As with cards, duels, and death sports, look at the odds—but consider the stakes.

He picked up the report, leafed through it, and scanned the list of those local leaders and their brief dossiers again; his agents were good, and it was possible to get some idea of who would cooperate and who would not just from the thumbnail sketches of their personalities that had been provided to him. He had a short list of assassins to chose from, "special agents" who were adept at making deaths look like accidents or illness. It was going to be difficult to get them into place, given the current conditions, but it would not be impossible. With the help of the Army, he ought to be able to get any individual to the right location within a few weeks.

It would probably be a good idea to place his best agents on his most likely targets immediately, rather than waste time attempting to persuade some provincial idiot with an overblown sense of his own competence. If the blow came before he even contacted a given fool, it definitely wouldn't be connected with him. That would leave the agent free to take on a second target if a at persuasion of someone worth saving failed.

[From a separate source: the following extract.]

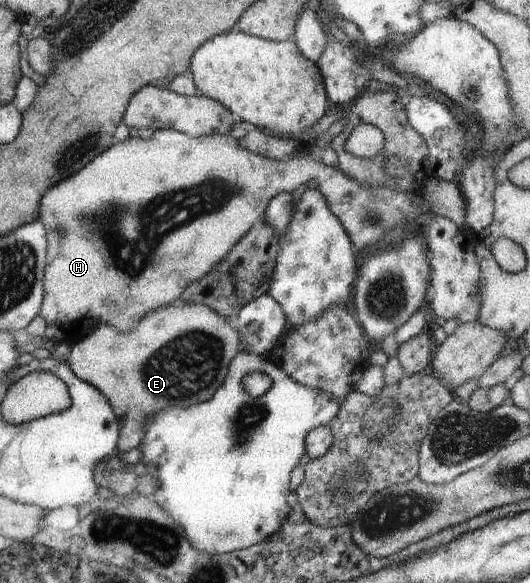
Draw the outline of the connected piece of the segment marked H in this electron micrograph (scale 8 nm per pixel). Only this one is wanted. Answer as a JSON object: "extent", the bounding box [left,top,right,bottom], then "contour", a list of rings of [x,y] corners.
{"extent":[37,129,426,345],"contour":[[[173,129],[157,130],[148,140],[143,140],[140,137],[139,139],[130,139],[129,137],[123,143],[116,143],[110,149],[107,149],[107,151],[101,153],[94,161],[91,161],[84,169],[76,172],[67,180],[61,181],[53,188],[50,188],[43,195],[42,202],[40,202],[38,208],[39,217],[37,219],[46,230],[48,244],[43,280],[43,305],[41,305],[40,312],[38,313],[46,323],[44,337],[53,341],[54,344],[65,341],[73,345],[75,341],[79,341],[89,335],[91,329],[97,329],[103,325],[109,325],[111,328],[115,328],[118,333],[130,333],[134,331],[138,322],[146,313],[155,312],[157,309],[172,305],[181,295],[183,284],[189,285],[191,282],[201,280],[207,276],[207,273],[211,272],[211,269],[215,265],[223,261],[235,248],[235,245],[238,245],[239,241],[253,228],[255,221],[258,221],[258,218],[265,214],[269,201],[276,194],[291,192],[292,190],[297,190],[301,185],[306,184],[314,186],[323,195],[329,210],[339,219],[341,226],[345,229],[356,251],[365,249],[365,247],[371,247],[371,245],[377,245],[377,242],[385,239],[396,226],[405,229],[407,222],[415,220],[421,214],[422,210],[426,209],[426,203],[421,195],[421,191],[395,191],[386,184],[382,186],[360,184],[354,178],[342,173],[337,167],[327,167],[327,165],[315,159],[310,155],[306,147],[286,160],[271,160],[270,158],[260,157],[248,150],[242,149],[238,145],[238,141],[230,135],[211,135],[191,138]]]}

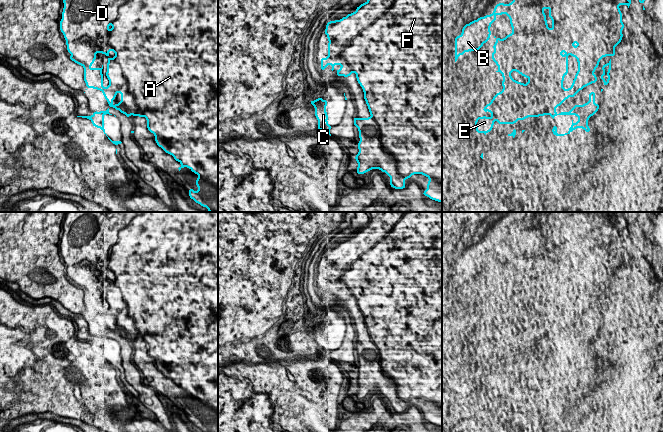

He switched ink and paper, to the special colors of both that would tell these operatives that he had a job for them. The note he sent would be commonplace greetings, of course; no special agent would ever trust primary instructions that came written. This was a gamble on his part, for many of these people were free-lance workers. When they heard what he had to say, they might even turn
him
down; although they would be paid more for these targets than any of them had ever gotten for a job before, getting to their targets through the miserable conditions that existed now could be a real problem. And again, that was the privilege of an agent who was as good as these were; you couldn't persuade an artist to make a masterpiece by standing him in front of an easel and threatening him with death. It might be possible to pick off one or two of these provincial leaders with ordinary assassins, and if he came up short on the number of agents he needed, that was what he would do.

But he really would prefer it if all of these operatives found the jobs enough of a challenge to take them on. They were very good. He, above all, should know; he used to be one of them, as did Porthas, and he had even trained some of them in technique.

There was nothing like being able to call on old school ties...

As he wrote out his list of "invitations," it occurred to him that he actually did have a way to fulfill the Emperor's demands and "bring Tremane to justice," provided that the "justice" came in the form of a swift, sure blade or the sharp bite of poison. There were three of these assassins—four, if he counted Porthas, though he did not intend to do without that worthy's talents right here, who could and possibly
would
go to Hardorn and eliminate Tremane. Magical assassination being out of the question, physical assassination would take a year or more, but it could be done.